В дверь громко постучали.

— Не надо открывать! — страстно прошептала Ингрид.

Стук возобновился — еще более громкий, еще более настойчивый.

— Не подходи к двери, прошу тебя! — выдохнула Ингрид.

— Хозяин! — раздался из-за двери голос Жерома. — Извините, что беспокою вас, но дело неотложное.

— Что случилось, Жером? — бросил Антуан.

— Привезли трюфели.

Ингрид посмотрела на мужа.

— Ничего не поделаешь, дорогая, — развел руками Антуан, — придется открыть.

— Проклятые трюфели! — с кривой улыбкой выдавила Ингрид.

— Ничего не поделаешь, — повторил Антуан. — Я сам ввел такое правило: все трюфели, которые прибывают в наш ресторан, осматриваю и оплачиваю я сам и не считаю возможным его менять.

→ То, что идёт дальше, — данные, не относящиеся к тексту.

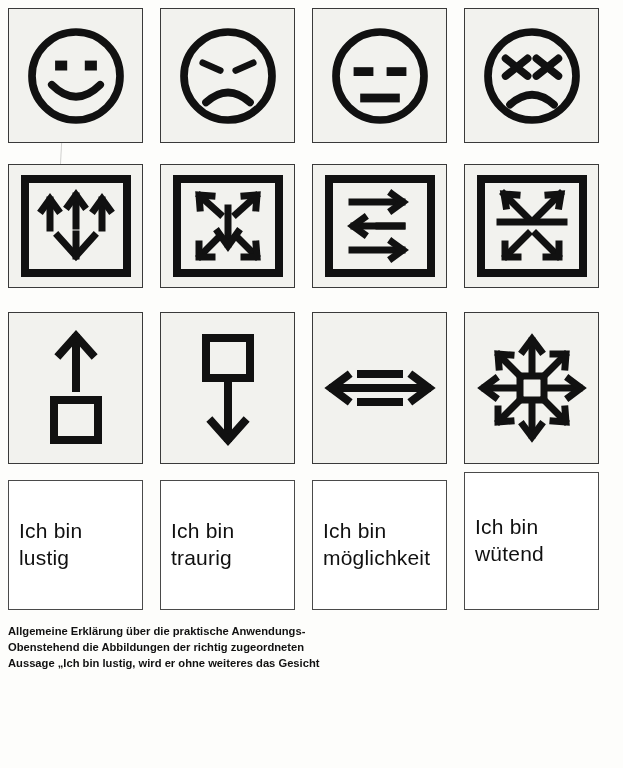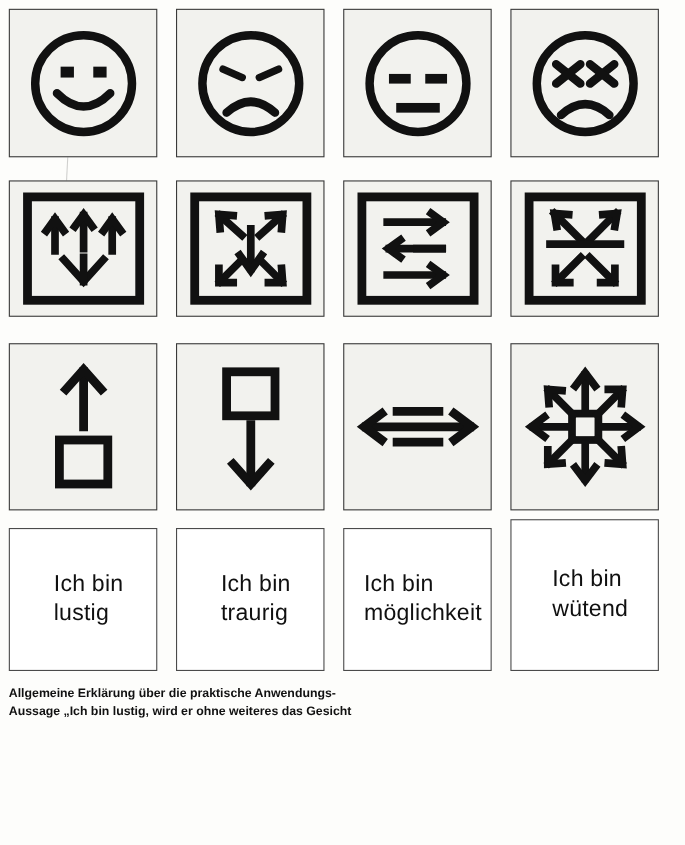"Ich bin" .row-text .cell { justify-content: center -> flex-start }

В конце концов, трюфели — самое дорогое, что у нас есть, и от них зависит буквально все.

Антуан подошел к двери и открыл ее. На пороге стояла Николь с корзиночкой трюфелей. Заметив в глубине кабинета Ингрид, она явно смутилась.

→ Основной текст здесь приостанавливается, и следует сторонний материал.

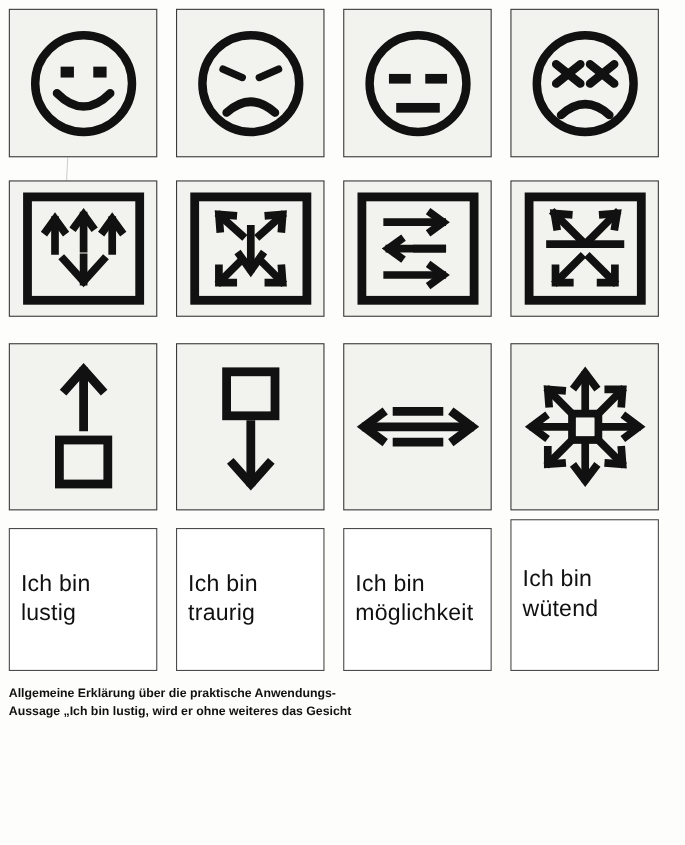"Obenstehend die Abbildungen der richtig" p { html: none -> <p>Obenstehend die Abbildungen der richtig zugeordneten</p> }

— Проходи, Николь. Мы тут обсуждали кое-что, — пригласил ее Антуан и запоздалым жестом поправил галстук, немного съехавший в сторону, когда Ингрид страстно прижималась к нему.

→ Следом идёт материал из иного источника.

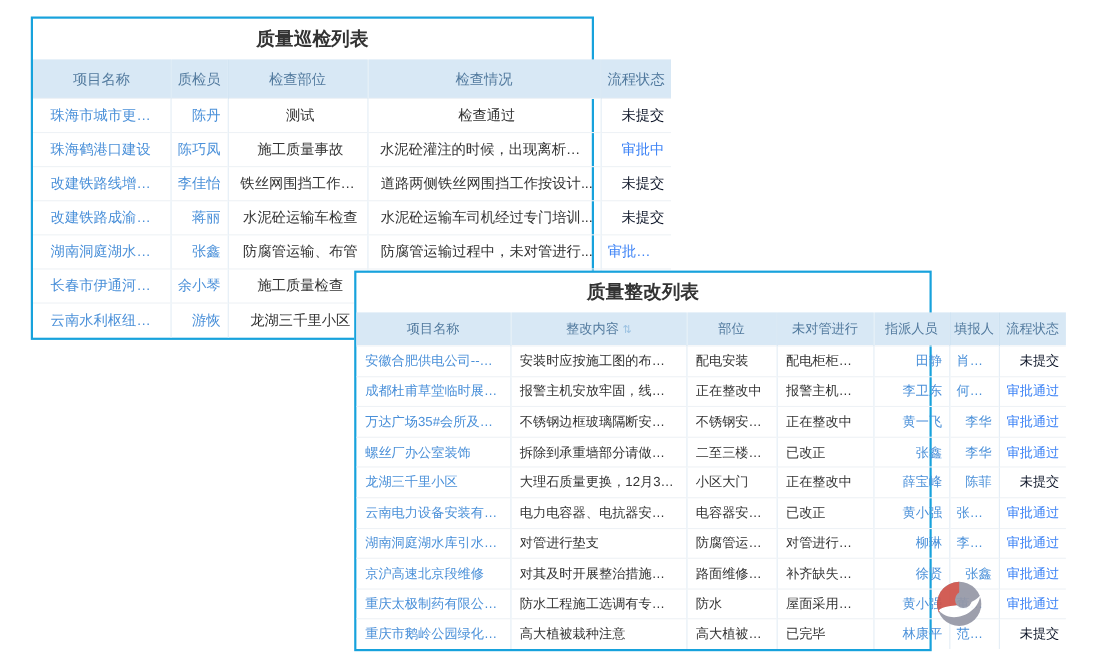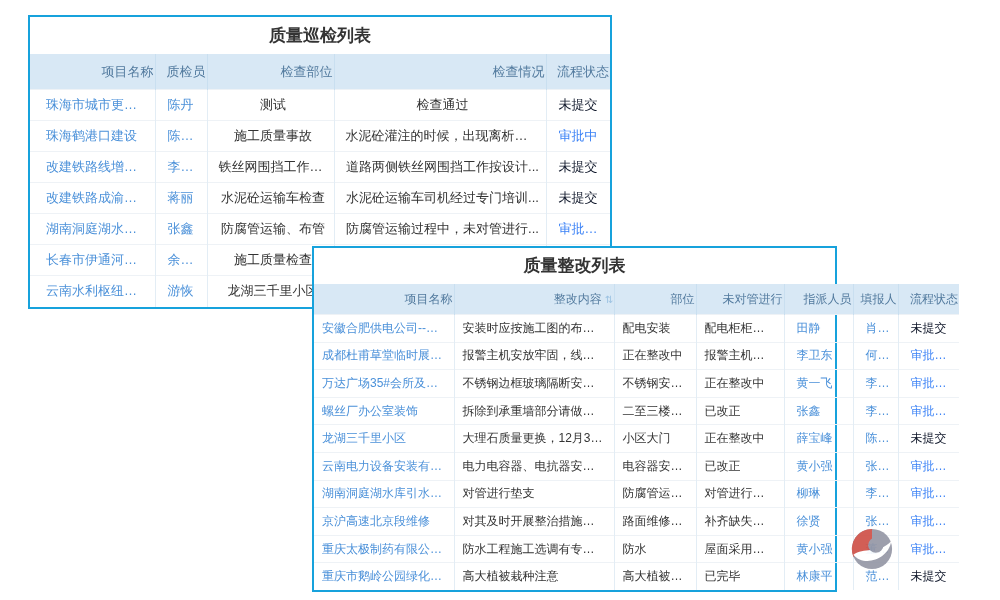"质量巡检列表" .t1 { width: 584px -> 512px }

— Дядюшка Бено снова приболел, и мне пришлось приехать вместо него, — потупив глаза, произнесла Николь. Присутствие Ингрид заметно сковывало ее. — Вот. — Она поставила перед ним корзиночку с грибами.

— Извини, что разочаровала тебя, — язвительно заметила Ингрид мужу. — Конечно, куда мне до трюфелей! — И она царственной походкой выплыла из кабинета.

Антуан нахмурился. Он уже разгадал тактику Ингрид: сначала пообещать ему ребенка, потом — соблазнить и погрузить его в пучину чувственных наслаждений и, наконец, забыть о своем обещании. Ингрид обманщица. Он знал теперь цену и ее словам, и ее поступкам. Он так устал от лжи собственной супруги!

— Я пришла не вовремя? — по-прежнему не поднимая глаз, промолвила Николь.

— Вернее, это я когда-то поспешил и принял самое важное решение в своей жизни, — произнес Антуан. — Что, дядюшка Бено совсем плох? Случилось что-то серьезное?

— Да, ничего хорошего, — без улыбки ответила Николь. — Поясницу застудил. За руль ему садиться нельзя. Хотя я надеюсь, что к концу недели ему станет лучше. Правда, дядюшка попытался доказать мне, что это просто наступила старость, но я, честно говоря, подняла его на смех.

— И правильно сделала, — решительно сказал Антуан. — Такому «старику», как дядюшка Бено, можно только позавидовать. Никому из молодых за ним не угнаться. Хотя, — его глаза лукаво блеснули, — если бы он сейчас не заболел, то я бы не увидел тебя, верно?

— Верно. Мы же договорились, что я в Бордо приезжать больше не буду. Но тут такой случай… И все же, когда я увидела мадам, мне стало нехорошо. — Николь смутилась.

— Ах, Николь-Николь… — Антуан порывисто встал из-за стола и подошел к ней. Он почувствовал, как неистово забилось его сердце, зашумело в ушах, и… привлек ее к себе. Она не сопротивлялась. — Я люблю тебя… Я люблю тебя, — повторял он с нежностью, прижимая ее к себе, чувствуя напряжение ее тела, дрожь ее пальцев на своей спине.

— Я тоже люблю тебя, — услышал он в ответ. И эти ее слова были самой желанной, самой драгоценной наградой.

В дверь постучали. Антуан и Николь на мгновение окаменели, а затем отпрянули друг от друга.

— Войдите, — сказал Антуан хриплым, каким-то не своим голосом, автоматически поправляя галстук.

В дверь просунулась голова Жерома.

— Прошу извинить меня, хозяин, что снова беспокою вас, но в ресторане случилось чрезвычайное происшествие, которое требует вашего немедленного присутствия.

— Моего личного присутствия? — недовольно переспросил Антуан. — А что, собственно, произошло?

— Один посетитель облил другого пивом.

— И ты хочешь, чтобы этим занимался я? — В голосе Антуана прорезалась язвительность, — Что, больше некому с этим справиться?

— Боюсь, что нет, патрон, — вздохнул Жером. — Дело в том, что пострадавший актер Венсан Шардонне, лауреат Каннского фестиваля. А облил его пивом не кто иной, как звезда футбольного клуба «Бордо» Доминик Буйабез.

— Обладатель Кубка европейских чемпионов?!

— Да, того самого, что разыгрывали в прошлом году у нас в Бордо.

— А отчего Буйабез вдруг накинулся на Шардонне?

— Дело в том, что Шардонне пришел в ресторан со своей новой подругой, моделью Моник Лафайетт.